Dataset excerpts
* * * * * * *

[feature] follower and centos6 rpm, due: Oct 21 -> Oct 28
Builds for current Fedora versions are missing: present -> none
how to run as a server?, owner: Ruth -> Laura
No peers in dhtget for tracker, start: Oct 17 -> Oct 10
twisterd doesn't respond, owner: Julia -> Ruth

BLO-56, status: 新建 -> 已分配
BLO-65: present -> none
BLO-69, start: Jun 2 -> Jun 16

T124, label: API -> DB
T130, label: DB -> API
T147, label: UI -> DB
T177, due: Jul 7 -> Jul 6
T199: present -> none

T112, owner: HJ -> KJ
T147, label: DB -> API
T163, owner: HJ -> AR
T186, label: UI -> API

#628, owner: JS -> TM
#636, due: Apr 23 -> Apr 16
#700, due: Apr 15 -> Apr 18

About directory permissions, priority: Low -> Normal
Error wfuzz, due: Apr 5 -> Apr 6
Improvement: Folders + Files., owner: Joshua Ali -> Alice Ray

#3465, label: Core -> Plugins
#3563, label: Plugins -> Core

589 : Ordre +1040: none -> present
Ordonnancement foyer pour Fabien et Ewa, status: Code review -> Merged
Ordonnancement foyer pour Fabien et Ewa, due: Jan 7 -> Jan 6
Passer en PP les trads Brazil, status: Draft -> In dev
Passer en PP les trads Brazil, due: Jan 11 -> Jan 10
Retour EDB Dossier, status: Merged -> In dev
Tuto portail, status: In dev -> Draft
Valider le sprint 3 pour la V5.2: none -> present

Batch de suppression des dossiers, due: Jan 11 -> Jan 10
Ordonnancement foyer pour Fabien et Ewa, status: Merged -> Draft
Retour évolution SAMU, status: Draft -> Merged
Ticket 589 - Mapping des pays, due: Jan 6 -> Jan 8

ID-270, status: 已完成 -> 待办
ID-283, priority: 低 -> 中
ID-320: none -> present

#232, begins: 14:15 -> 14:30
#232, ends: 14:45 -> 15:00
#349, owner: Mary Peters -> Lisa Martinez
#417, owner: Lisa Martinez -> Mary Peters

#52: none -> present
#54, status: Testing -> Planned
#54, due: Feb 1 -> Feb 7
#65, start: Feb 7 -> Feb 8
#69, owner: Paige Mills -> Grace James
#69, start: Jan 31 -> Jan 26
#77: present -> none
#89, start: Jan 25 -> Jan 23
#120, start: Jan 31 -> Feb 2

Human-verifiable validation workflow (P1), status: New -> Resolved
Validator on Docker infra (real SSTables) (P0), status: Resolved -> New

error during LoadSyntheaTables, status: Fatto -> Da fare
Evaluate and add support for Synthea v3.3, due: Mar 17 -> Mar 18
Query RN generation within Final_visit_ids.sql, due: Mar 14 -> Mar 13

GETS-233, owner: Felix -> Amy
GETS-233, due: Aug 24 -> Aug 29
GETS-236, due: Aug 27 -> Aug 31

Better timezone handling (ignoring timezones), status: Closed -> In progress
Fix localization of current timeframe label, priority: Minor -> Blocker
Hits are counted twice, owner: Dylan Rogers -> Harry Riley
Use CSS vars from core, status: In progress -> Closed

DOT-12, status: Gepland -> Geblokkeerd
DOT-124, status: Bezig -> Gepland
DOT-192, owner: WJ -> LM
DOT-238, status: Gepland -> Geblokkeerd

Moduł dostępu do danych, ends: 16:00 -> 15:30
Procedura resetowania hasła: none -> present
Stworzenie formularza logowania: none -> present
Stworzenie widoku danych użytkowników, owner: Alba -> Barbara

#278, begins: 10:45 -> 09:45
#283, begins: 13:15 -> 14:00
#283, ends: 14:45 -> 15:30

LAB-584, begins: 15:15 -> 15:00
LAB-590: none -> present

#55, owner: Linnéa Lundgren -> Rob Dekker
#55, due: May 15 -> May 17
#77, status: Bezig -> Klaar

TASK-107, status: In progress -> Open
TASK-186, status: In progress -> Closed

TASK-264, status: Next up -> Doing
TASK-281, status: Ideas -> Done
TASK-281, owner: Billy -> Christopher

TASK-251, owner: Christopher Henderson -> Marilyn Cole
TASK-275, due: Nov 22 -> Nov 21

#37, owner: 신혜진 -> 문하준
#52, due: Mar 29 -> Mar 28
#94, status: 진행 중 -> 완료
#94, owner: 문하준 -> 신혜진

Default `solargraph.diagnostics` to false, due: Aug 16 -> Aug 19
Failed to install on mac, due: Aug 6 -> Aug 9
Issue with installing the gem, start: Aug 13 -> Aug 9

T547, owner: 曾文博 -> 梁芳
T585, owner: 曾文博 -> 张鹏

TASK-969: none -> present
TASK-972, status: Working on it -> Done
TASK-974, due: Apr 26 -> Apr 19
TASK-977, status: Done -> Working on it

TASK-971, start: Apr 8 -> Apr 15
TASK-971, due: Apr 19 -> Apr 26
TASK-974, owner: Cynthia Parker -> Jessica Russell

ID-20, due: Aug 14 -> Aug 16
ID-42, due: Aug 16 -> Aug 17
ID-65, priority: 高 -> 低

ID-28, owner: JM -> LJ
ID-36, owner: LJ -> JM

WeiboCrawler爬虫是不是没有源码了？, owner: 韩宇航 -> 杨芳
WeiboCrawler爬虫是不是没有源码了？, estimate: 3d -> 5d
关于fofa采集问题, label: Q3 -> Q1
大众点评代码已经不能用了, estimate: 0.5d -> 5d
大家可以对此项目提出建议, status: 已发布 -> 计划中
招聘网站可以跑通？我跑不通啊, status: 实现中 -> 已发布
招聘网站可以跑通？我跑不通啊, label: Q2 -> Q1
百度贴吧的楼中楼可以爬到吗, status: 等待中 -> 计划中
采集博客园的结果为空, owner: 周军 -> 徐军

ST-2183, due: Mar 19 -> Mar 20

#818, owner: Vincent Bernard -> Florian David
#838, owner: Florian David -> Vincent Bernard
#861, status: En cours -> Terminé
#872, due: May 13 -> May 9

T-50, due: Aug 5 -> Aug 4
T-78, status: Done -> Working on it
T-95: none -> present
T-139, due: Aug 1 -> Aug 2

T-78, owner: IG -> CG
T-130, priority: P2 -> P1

* * * * * * *

Required action - Retype exactly, please, each line from the line that contains "TASK-972, status: Working on it -> Done" through the last line of the entries above, with nothing added.

Solution to this problem -
TASK-972, status: Working on it -> Done
TASK-974, due: Apr 26 -> Apr 19
TASK-977, status: Done -> Working on it

TASK-971, start: Apr 8 -> Apr 15
TASK-971, due: Apr 19 -> Apr 26
TASK-974, owner: Cynthia Parker -> Jessica Russell

ID-20, due: Aug 14 -> Aug 16
ID-42, due: Aug 16 -> Aug 17
ID-65, priority: 高 -> 低

ID-28, owner: JM -> LJ
ID-36, owner: LJ -> JM

WeiboCrawler爬虫是不是没有源码了？, owner: 韩宇航 -> 杨芳
WeiboCrawler爬虫是不是没有源码了？, estimate: 3d -> 5d
关于fofa采集问题, label: Q3 -> Q1
大众点评代码已经不能用了, estimate: 0.5d -> 5d
大家可以对此项目提出建议, status: 已发布 -> 计划中
招聘网站可以跑通？我跑不通啊, status: 实现中 -> 已发布
招聘网站可以跑通？我跑不通啊, label: Q2 -> Q1
百度贴吧的楼中楼可以爬到吗, status: 等待中 -> 计划中
采集博客园的结果为空, owner: 周军 -> 徐军

ST-2183, due: Mar 19 -> Mar 20

#818, owner: Vincent Bernard -> Florian David
#838, owner: Florian David -> Vincent Bernard
#861, status: En cours -> Terminé
#872, due: May 13 -> May 9

T-50, due: Aug 5 -> Aug 4
T-78, status: Done -> Working on it
T-95: none -> present
T-139, due: Aug 1 -> Aug 2

T-78, owner: IG -> CG
T-130, priority: P2 -> P1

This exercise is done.